第93回日本学生陸上競技対校選手権大会(9月19日~22日)

加熱する駅伝人気が、日本インカレに悪い影響を及ぼしているだろう。長距離種目には、トップクラスの選手がほとんど出場していない。箱根の区間賞より、学生チャンピオンの称号のほうが、はるかに輝かしいはずだが、大観衆、テレビ放映の魅力には勝てないのか。寂しい限りだ。

インターハイもそうだが、インカレは日本各地から集まったアスリートたちが競う場だから、地域だけの大会ではできなかった交流によって、新たな刺激を受けることもあるはずだ。

そんな風潮の中で、早稲田はキャプテン伊藤大志(スポ科4・佐久長聖)が出場し、伝統校の矜持を感じさせてくれた。そして、伊藤はしっかり「当然の」結果で応えた。

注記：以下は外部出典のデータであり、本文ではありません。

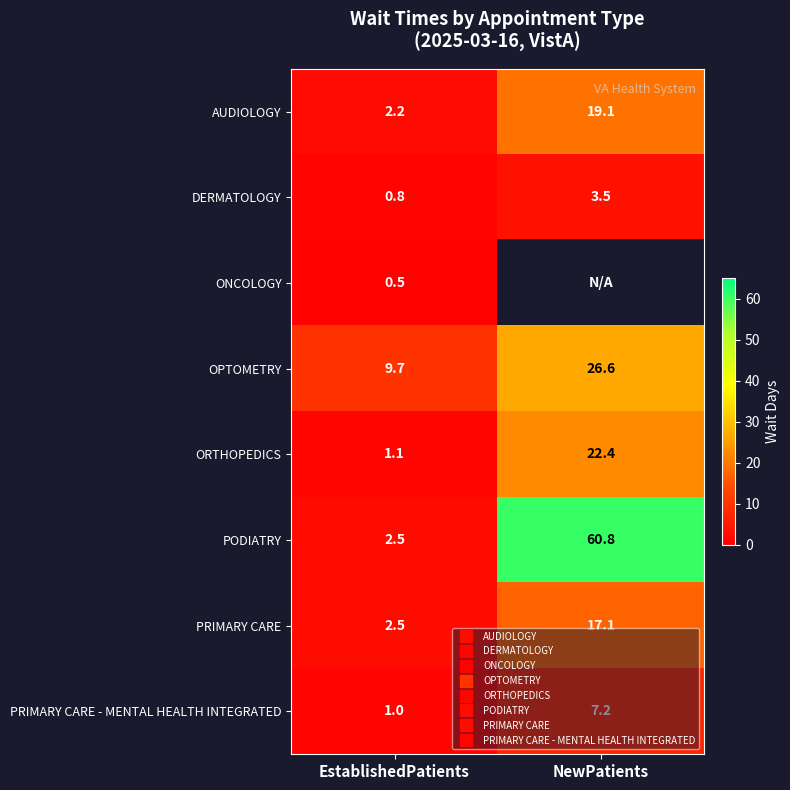

What is the sum of the PRIMARY CARE values at NewPatients and EstablishedPatients?

19.6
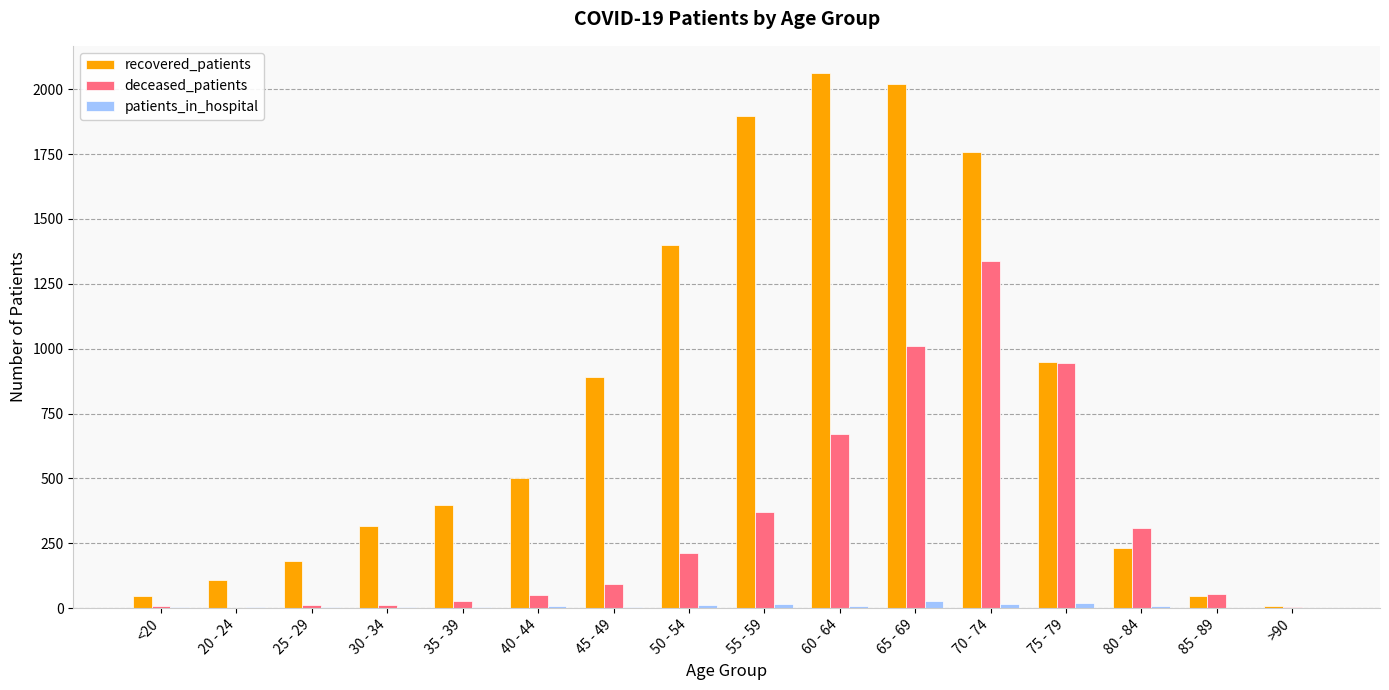

What is the maximum value for recovered_patients?

2064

特筆すべきは、男・女10000m競歩だ。女子では、ルーキー中島橙子(スポ科1・前橋女子)が「前へ前へ、拾う拾う」ウォークで、4着、自己新のフィニッシュ。
男子も負けてはいない。高橋優喜(スポ科2・浜松北)が、中盤からジリジリ追い上げ、表彰台に届く位置まで押し上げたが、最後は、東海大・前川悠雅に先着され、自己新ながら、惜しくも、4着。

(扉の写真は、表彰台に立つ伊藤大志)

●男子1500m決勝(9月20日)
1着 高村比呂飛(日体大4)3分44秒11
2着 青木龍翔(立大2)3分44秒99
3着 東 秀太(広島経済大3)3分45秒02
10着 岩下和史(スポ科2・神大付属)3分48秒00
11着 吉倉ナヤブ直希(社学1・早実)3分48秒51
13着 立迫大徳(スポ科1・鹿児島城西)3分49秒72

後方にいた岩下はラストで追い上げるも、10着に終わった。

レースを引っ張っる吉倉(前)と立迫(後ろ)。しかし、ラスト1周で、日体大・高村がペースアップすると、後退。

●男子5000m決勝(9月21日)
1着 スティーブン・ムチーニ(創価大2)13分52秒25
2着 伊藤大志(スポ科4・佐久長聖)14分05秒82
3着 草刈恭弓(東海大3)14分07秒36

序盤から、伊藤・ムチーニの一騎討ち。3400mで、ムチーニがペースを上げると、ついていけず、ラストは一杯に。

●男子10000m競歩(9月21日)
1着 土屋温希(立命館3)40分48秒42
2着 原 圭佑(京大M1)40分50秒37
3着 前川悠雅(東海大3)40分53秒07
4着 高橋優喜(スポ科2・浜松北)40分55秒96(自己新)

まだまだ伸びしろ十分の高橋。第16回世界陸上50キロ競歩代表(銅メダル)の小林快(2015年・社学卒)、パリオリンピック混合競歩代表の高橋和生(2019年・社学卒)を「お手本」に、世界を目指してほしい。

●男子3000mSC(9月22日)
1着 村尾雄己(順大3)8分34秒83
2着 浦田優斗(中大4)8分35秒09
3着 山崎 颯(順大3)8分50秒42
12着 草野洸正(商4・浦和高)9分05秒70

硬さの見られた草野は、大舞台で力を出し切れなかった。

●女子10000m競歩(9月20日)
1着 梅野倖子(順大4)46分37秒36
2着 田村 楽(東学大2)47分05秒05
3着 谷 純花(金沢学院2)47分41秒30
4着 中島橙子(スポ科1・前橋女子)47分47秒70(自己新)
8着 廣瀬夏希(社学2・富士高)48分46秒88
19着 藤田真美加(スポ科4・成田高)51分42秒10

大健闘の中島。一時は3位に立ったが、9100mすぎ、谷に抜き返され、4着。

藤田’(前)は動きが重く、後半は後退一方に。逆に、廣瀬(後ろ)は、7000m以降、落ちてくる選手を拾いながら、8着まで押上げた。